“Piss on him,” Parker muttered. “I'll kill him myself if he don't shut up.” He passed trembling skeletal fingers across his lips, dropped them to his belt, and spent thirty seconds making them undo the clip that held his canteen to his belt. He almost dropped it getting it to his mouth, and then spilled half of it. He began to weep weakly.
It was three in the afternoon. Portland and South Portland were behind them. About fifteen minutes ago they had passed under a wet and flapping banner that proclaimed that the New Hampshire border was only 44 miles away.
Only, Garraty thought.
He was walking next to McVries, but McVries had spoken only in monosyllables since Freeport. Garraty hardly dared speak to him. He was indebted again, and it shamed him. It shamed him because he knew he would not help McVries if the chance came. Now Jan was gone, his mother was gone. Irrevocably and for eternity. Unless he won. And now he wanted to win very badly.
It was odd. This was the first time he could remember wanting to win. Not even at the start, when he had been fresh (back when dinosaurs walked the earth), had he consciously
Or had he known it all along?
His feet seemed to hurt twice as badly since he had decided he wanted to win, and there were stabbing pains in his chest when he drew long breaths. The sensation of fever was growing - perhaps he had picked something up from Scramm.
He wanted to win, but not even McVries could carry him over the invisible finish line. He didn't think he was going to win. In the sixth grade he had won his school's spelling bee and had gone on to the district spelldown, but the district spellmaster wasn't Miss Petrie, who let you take it back. Softhearted Miss Petrie. He had stood there, hurt, unbelieving, sure there must have been some mistake, but there had been none. He just hadn't been good enough to make the cut then, and he wasn't going to be good enough now. Good enough to walk most of them down, but not all. His feet and legs had gone beyond numb and angry rebellion, and now mutiny was just a step away.
Only three had gone down since they left Freeport. One of them had been the unfortunate Klingerman. Garraty knew what the rest of them were thinking. It was too many tickets issued for them to just quit, any of them. Not with only twenty left to walk over. They would walk now until their bodies or minds shook apart.
They passed over a bridge spanning a placid little brook, its surface lightly pocked by the rain. The guns roared, the crowd cheered, and Garraty felt the stubborn cranny of hope in the back of his brain open an infinitesimal bit more.
“Did your girl look good to you?”
It was Abraham, looking like a victim of the Bataan March. For some inconceivable reason he had shucked both his jacket and his shirt, leaving his bony chest and stacked ribcage bare.
“Yeah,” Garraty said. “I hope I can make it back to her.”
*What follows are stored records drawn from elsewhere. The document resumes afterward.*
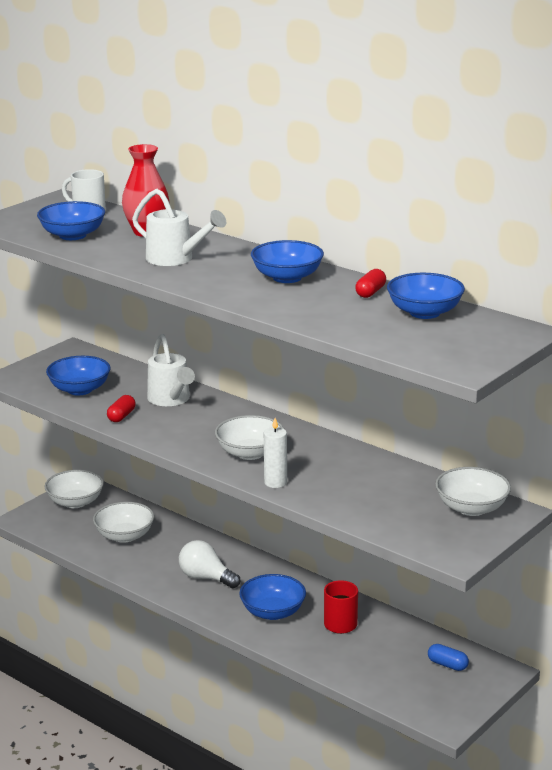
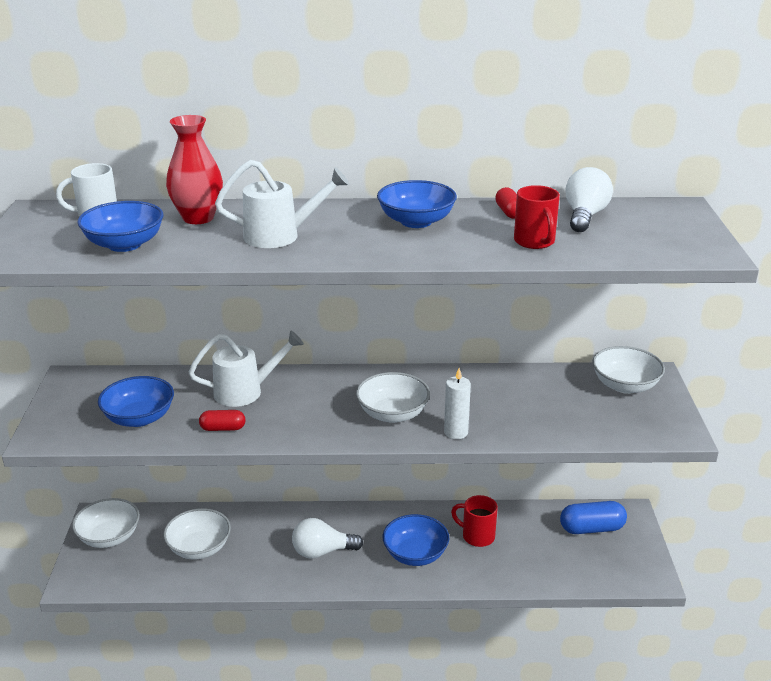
camera: 40 degrees left, 5 degrees up
red capsule [107,395,136,422] -> red capsule turned 75 degrees counterclockwise [199,410,246,431]
white watering can [147,334,195,406] -> white watering can turned 45 degrees counterclockwise [189,330,304,407]
blue bowl [387,273,465,319] -> white light bulb [565,167,613,232]
blue capsule [428,644,469,671] -> blue capsule [560,501,627,534], size x1.69
none -> red mug [514,185,560,249]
Abraham smiled. “Hope? Yeah, I'm beginning to remember how to spell that word, too.” It was like a mild threat. “Was that Tubbins?”
Garraty listened. He heard nothing but the steady roar of the crowd. “Yeah, by God it was. Parker put the hex on him, I guess.”
“I keep telling myself,” Abraham said, “that all I got to do is to continue putting one foot in front of the other.”
“Yeah.”
Abraham looked distressed. “Garraty... this is a bitch to say...”
“What's that?”
Abraham was quiet for a long time. His shoes were big heavy Oxfords that looked horrendously heavy to Garraty (whose own feet were now bare, cold, and scraping raw). They clopped and dragged on the pavement, which had now expanded to three lanes. The crowd did not seem so loud or quite so terrifyingly close as it had ever since Augusta.
Abraham looked more distressed than ever. “It's a bitch. I just don't know how to say it.”
Garraty shrugged, bewildered. “I guess you just say it.”
“Well, look. We're getting together on something. All of us that are left.”
“Scrabble, maybe?”
“It's a kind of a... a promise.”
“Oh yeah?”
“No help for anybody. Do it on your own or don't do it.”
Garraty looked at his feet. He wondered how long it had been since he was hungry, and he wondered how long it would be before he fainted if he didn't eat something. He thought that Abraham's Oxfords were like Stebbins - those shoes could carry him from here to the Golden Gate Bridge without so much as a busted shoelace... at least they looked that way.
“That sounds pretty heartless,” he said finally.
“It's gotten to be a pretty heartless situation.” Abraham wouldn't look at him.
“Have you talked to all the others about this?”
“Not yet. About a dozen.”
“Yeah, it's a real bitch. I can see how hard it is for you to talk about.”
“It seems to get harder rather than easier.”